> Kurze Übung 1
Beantworte zum Text über die Installation in der Kirche diese Fragen:
(a) Womit war die Fläche vor der Kanzel ursprünglich ausgelegt?
(b) In welchen Farben sind die Porzellanobjekte gehalten?
(c) Woran erinnern manche Objektformen?

____ Lesetext

Über die Arbeit und die Künstlerin

„Meine Objekte und Installationen entstehen in Wechselwirkung mit vorhandenen Räumen. Im Rahmen des übergeordneten Themas „Leben und Tod – Tod und Leben“ konzentriere ich auf den ewigen Kreislauf von Werden und Vergehen.“

Betritt man die evangelische Kirche in Bruchenbrücken, fällt der Blick auf den Altar in der Mitte des Raums. Doch schnell erregt etwas anderes die Aufmerksamkeit des Betrachters und lenkt den Blick auf eine Fläche seitlich des Altars.

Vor der Kanzel befand sich ursprünglich eine mit schwarzem Marmor ausgelegte Fläche. Nun ist sie bedeckt mit Erde aus der Bruchenbrückener Umgebung bedeckt. Anwohner waren eingeladen, Erde aus ihrem Garten vorbei zu bringen und ein befreundeter Landwirt steuerte eine große Menge an Erde seines Ackers bei.

Auf diesem angehäuften Erdreich liegt verstreut eine Ansammlung von sehr dünnen Porzellanobjekten in weiß und seladongrün, die farblich und ihrer Formung nach Assoziationen zu Pflanzenhüllen, vertrockneten Blüten, Hülsen oder Stängel wecken. Sie liegen da wie hingeweht, es ist nicht klar, ob sie aus der Erde kommen oder in sie einsinken. Manche Objektformen erinnern an Vogelschädel und verbinden sich mit den Pelikan-Abbildungen in der Kirche.

Der Farbton der aufgeschütteten Erde, das durchscheinende Weiß und Seladon des Porzellans fügt sich ein in die Farbgebung des Kirchenraums: sandsteinrot, beige, taubenblau, mattes petrol.

________

> Kurze Übung 2
Ersetze in den Einträgen von der Zeile mit „phylum: Tracheophyta“ bis zum Ende der Einträge „locality“ durch „Fundort“. Gib nur diese Zeilen wieder und lass alles andere unverändert.

____ Vorliegende Einträge

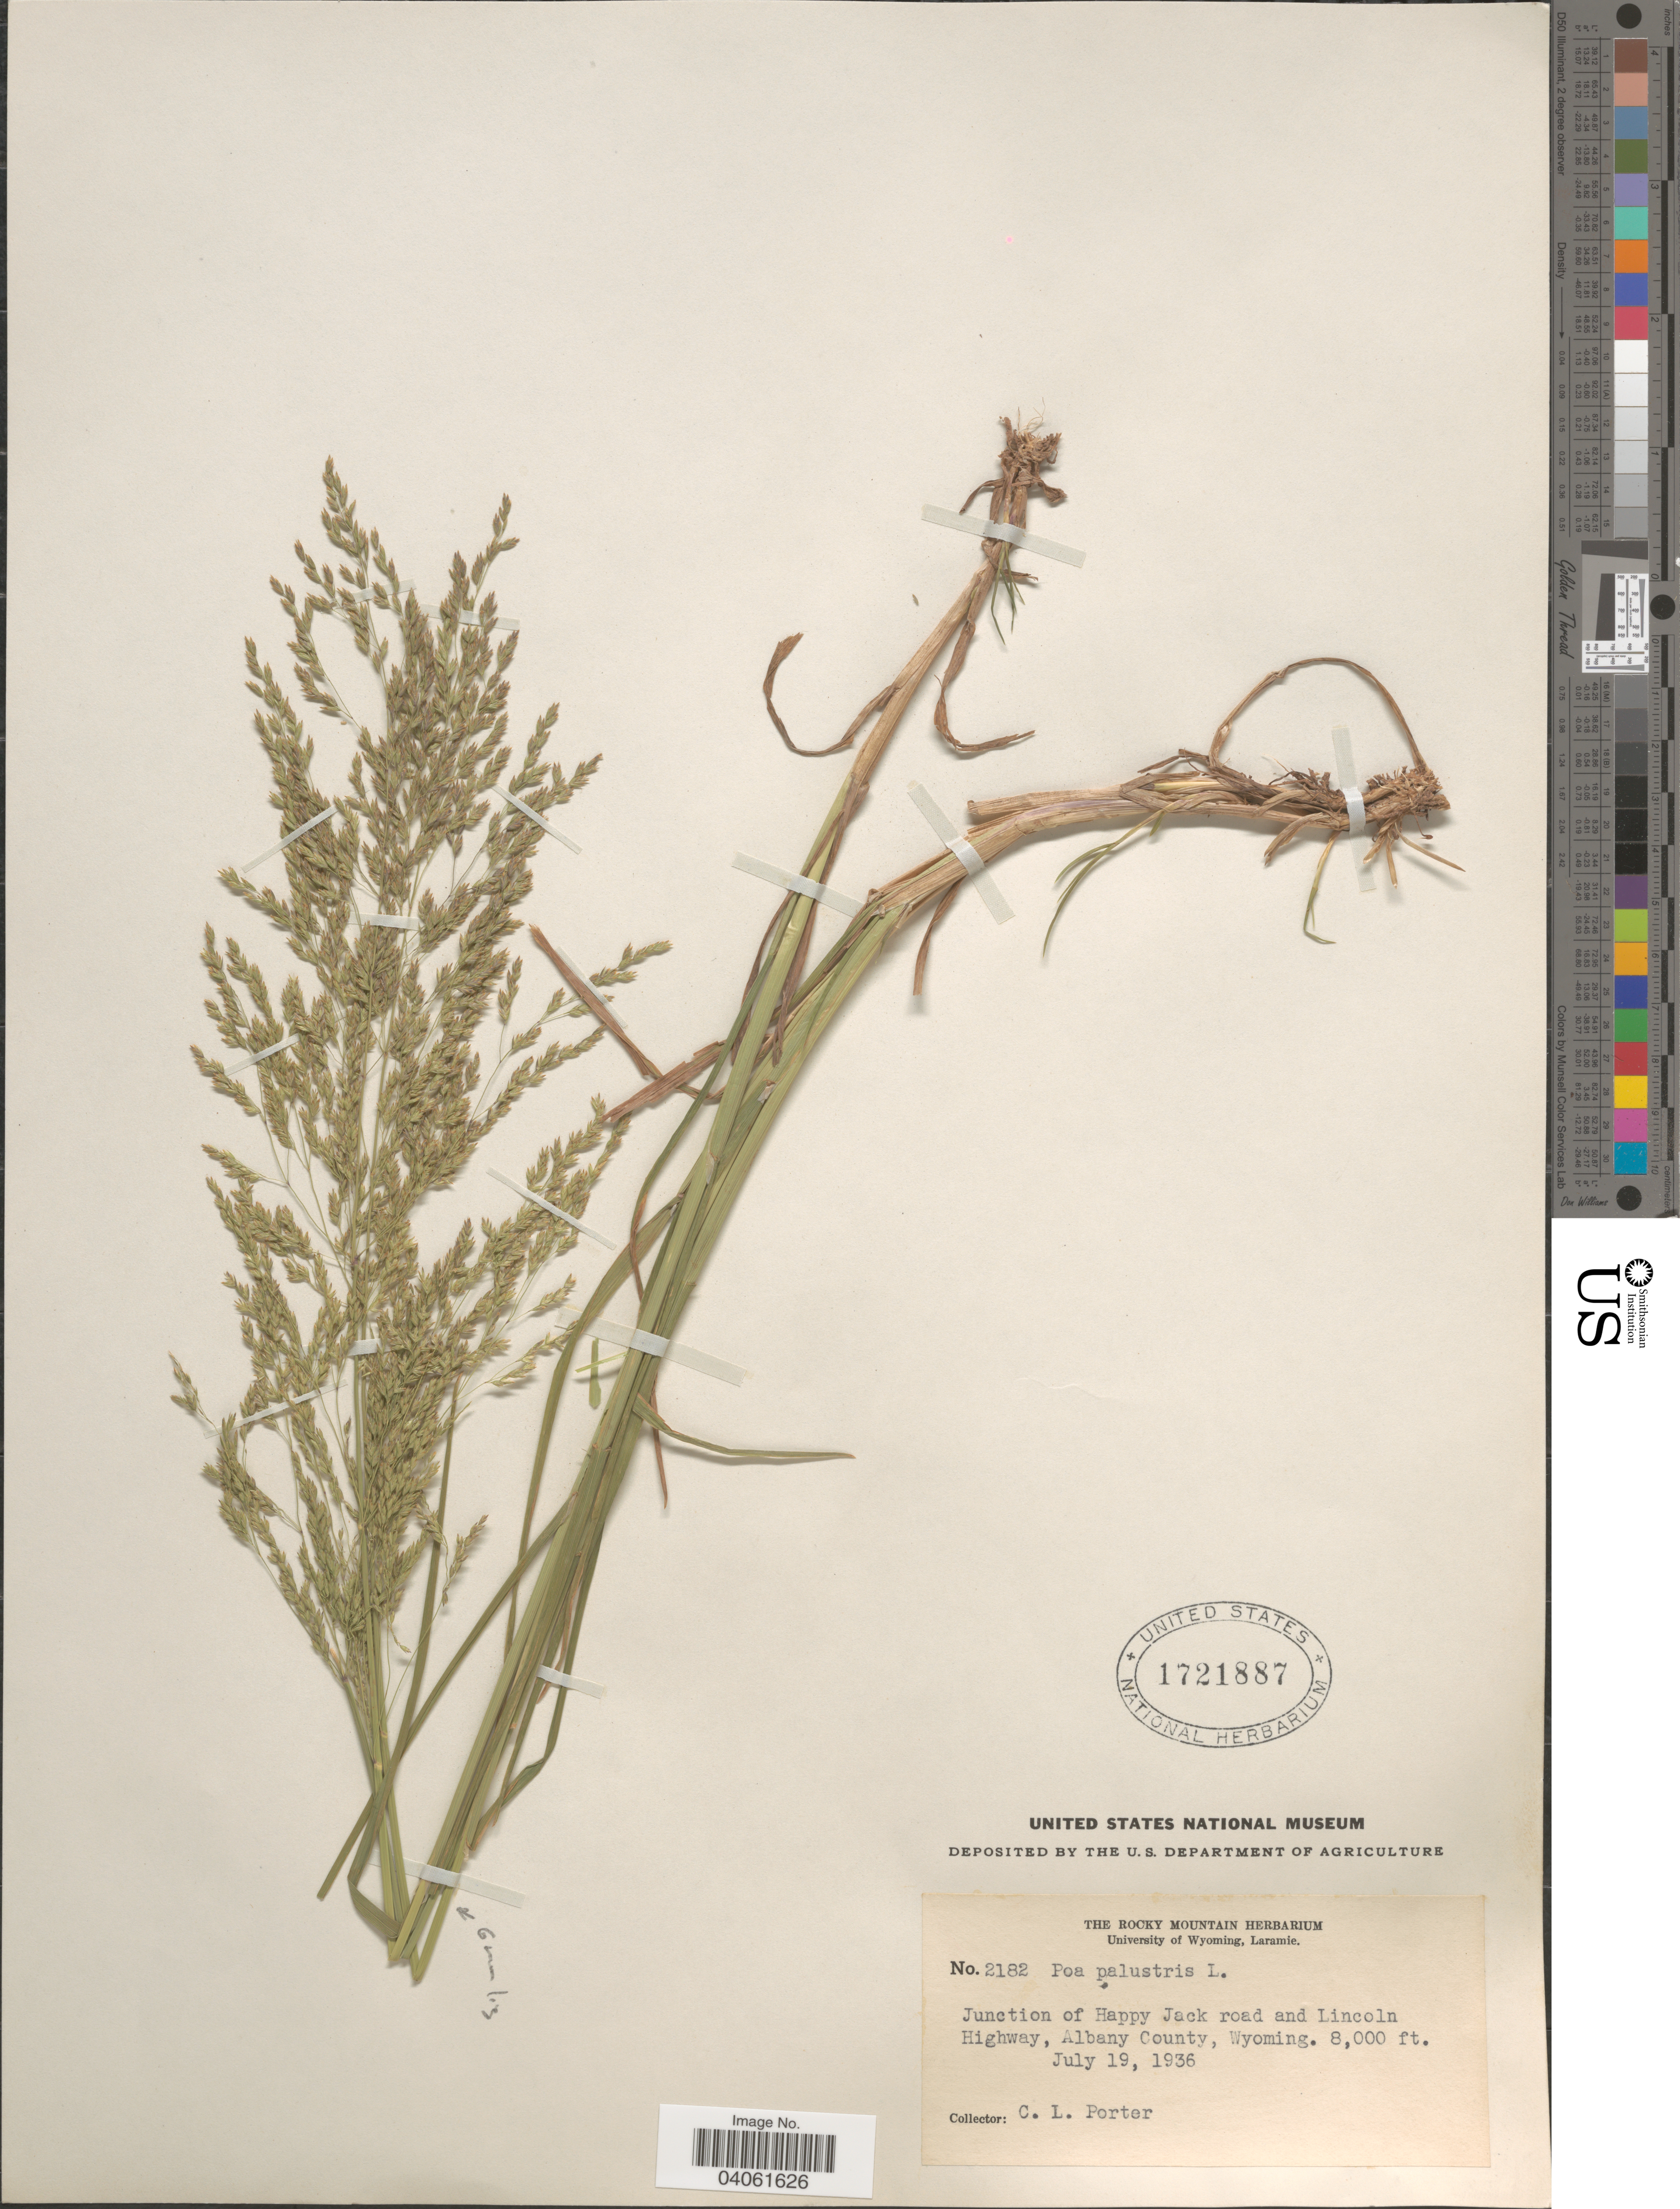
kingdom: Plantae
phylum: Tracheophyta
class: Liliopsida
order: Poales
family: Poaceae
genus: Poa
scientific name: Poa palustris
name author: L.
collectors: C. L. Porter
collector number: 2182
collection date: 1936-07-19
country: United States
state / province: Wyoming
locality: Junction of Happy Jack road and Lincoln Highway, Albany County.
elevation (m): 2438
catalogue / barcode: US 1721887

________

> Vollständige Lösung 1
(a) Mit schwarzem Marmor.
(b) In Weiß und Seladongrün.
(c) An Vogelschädel.

> Vollständige Lösung 2
phylum: Tracheophyta
class: Liliopsida
order: Poales
family: Poaceae
genus: Poa
scientific name: Poa palustris
name author: L.
collectors: C. L. Porter
collector number: 2182
collection date: 1936-07-19
country: United States
state / province: Wyoming
Fundort: Junction of Happy Jack road and Lincoln Highway, Albany County.
elevation (m): 2438
catalogue / barcode: US 1721887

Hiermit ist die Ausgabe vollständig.